Analyze stage-level results for SQL diagnosis - AnalyticDB

AnalyticDB for MySQL SQL diagnostics collects execution statistics at the query, stage, and operator levels, then surfaces optimization suggestions. This topic explains the three stage-level diagnostic results and how to act on them.

Note For instructions on viewing stage-level diagnostic results, see View diagnosis results.

Large data broadcast

What it means

Broadcast transmits data from an upstream stage to a downstream stage. When a stage broadcasts a large volume of data, the query can consume excessive memory. For more information about broadcast and other data output types, see Data output types.

Why it affects performance

Broadcast data becomes the right table in a join and is loaded into a hash table in memory. The larger the broadcast volume, the more memory is consumed.

What to do

First, determine whether the broadcast is appropriate for your query:

Broadcasting is often the right choice when the right table is small. It eliminates data redistribution for the larger left table and reduces network connections between nodes. The following example illustrates why. Suppose severe data skew exists in the b column of Tsmall, while Tbig is evenly distributed across storage nodes based on the a column. Without broadcast, redistribution of Tbig causes long-tail processing, which also delays the downstream join stage. Broadcasting Tsmall instead eliminates the redistribution step entirely, resolving the long-tail issue.
Broadcast may be inappropriate when statistics are stale. Outdated table statistics cause the optimizer to produce an inaccurate estimate of table size, leading to a large table being broadcast unintentionally. If this is the case, add the JOIN_DISTRIBUTION_TYPE=repartitioned hint to disable broadcast and switch to data redistribution.

Data skew in stage input

What it means

The input data for this stage is unevenly distributed across nodes. One or a few nodes receive significantly more data than others.

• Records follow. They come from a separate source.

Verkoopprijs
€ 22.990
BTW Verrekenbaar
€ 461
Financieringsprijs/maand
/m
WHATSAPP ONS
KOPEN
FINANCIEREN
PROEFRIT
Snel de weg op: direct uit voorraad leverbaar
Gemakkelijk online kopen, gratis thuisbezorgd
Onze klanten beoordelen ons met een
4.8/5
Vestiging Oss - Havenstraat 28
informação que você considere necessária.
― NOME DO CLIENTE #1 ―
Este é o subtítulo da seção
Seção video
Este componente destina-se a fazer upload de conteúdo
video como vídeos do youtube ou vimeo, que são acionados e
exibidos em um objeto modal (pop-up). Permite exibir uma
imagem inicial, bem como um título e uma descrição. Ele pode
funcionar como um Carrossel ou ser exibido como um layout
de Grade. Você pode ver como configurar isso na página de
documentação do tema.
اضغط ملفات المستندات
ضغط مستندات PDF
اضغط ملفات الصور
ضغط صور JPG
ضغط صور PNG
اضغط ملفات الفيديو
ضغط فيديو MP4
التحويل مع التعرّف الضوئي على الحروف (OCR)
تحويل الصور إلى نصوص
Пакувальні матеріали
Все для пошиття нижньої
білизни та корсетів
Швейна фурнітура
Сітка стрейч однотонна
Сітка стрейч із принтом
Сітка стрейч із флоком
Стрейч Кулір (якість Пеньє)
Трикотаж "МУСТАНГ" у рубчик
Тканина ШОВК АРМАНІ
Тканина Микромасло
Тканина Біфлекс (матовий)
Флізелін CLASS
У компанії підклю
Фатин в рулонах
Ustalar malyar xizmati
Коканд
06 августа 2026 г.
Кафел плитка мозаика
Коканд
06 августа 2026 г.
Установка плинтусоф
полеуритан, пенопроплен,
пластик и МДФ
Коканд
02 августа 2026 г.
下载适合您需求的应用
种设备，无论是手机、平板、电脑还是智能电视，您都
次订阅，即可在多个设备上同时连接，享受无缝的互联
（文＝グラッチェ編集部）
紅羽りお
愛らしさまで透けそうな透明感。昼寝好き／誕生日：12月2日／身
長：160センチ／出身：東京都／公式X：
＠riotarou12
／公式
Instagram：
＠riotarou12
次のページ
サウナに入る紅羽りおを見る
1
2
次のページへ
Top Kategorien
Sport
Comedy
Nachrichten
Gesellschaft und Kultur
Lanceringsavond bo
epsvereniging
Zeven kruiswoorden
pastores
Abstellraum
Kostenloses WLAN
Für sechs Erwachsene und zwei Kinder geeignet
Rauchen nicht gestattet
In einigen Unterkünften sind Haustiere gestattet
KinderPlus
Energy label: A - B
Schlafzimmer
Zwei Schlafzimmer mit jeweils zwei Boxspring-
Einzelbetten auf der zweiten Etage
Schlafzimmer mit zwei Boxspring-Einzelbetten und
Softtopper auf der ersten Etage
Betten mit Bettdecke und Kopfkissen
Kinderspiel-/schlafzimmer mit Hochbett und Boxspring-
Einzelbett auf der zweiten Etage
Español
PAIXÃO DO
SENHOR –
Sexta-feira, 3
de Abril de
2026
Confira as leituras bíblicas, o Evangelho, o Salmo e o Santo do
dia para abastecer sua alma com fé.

Why it affects performance

Skewed input creates a bottleneck: the overloaded node takes longer to finish, while other nodes sit idle. The stage's total execution time is determined by the slowest node.

What to do

Identify the cause of the skew:

Skew from a table scan — The distribution column chosen when the table was created produces uneven data distribution. Review and change the distribution column. For guidance, see Distribution field skew diagnosis.
Skew from network transfer — The upstream stage outputs skewed data, which is then redistributed to this stage unevenly. Check whether the upstream stage has a data skew in stage output diagnostic result and address it there first.

Data skew in stage output

What it means

The output data from this stage is unevenly distributed across nodes before being passed to the downstream stage.

Why it affects performance

Skewed output causes uneven processing time across nodes — a long-tail effect. If the downstream stage performs complex operations, the slowest node extends the overall query execution time.

What to do

Inspect the columns shown in the diagnostic results for skew patterns. A common cause is a large proportion of null values in a distribution column.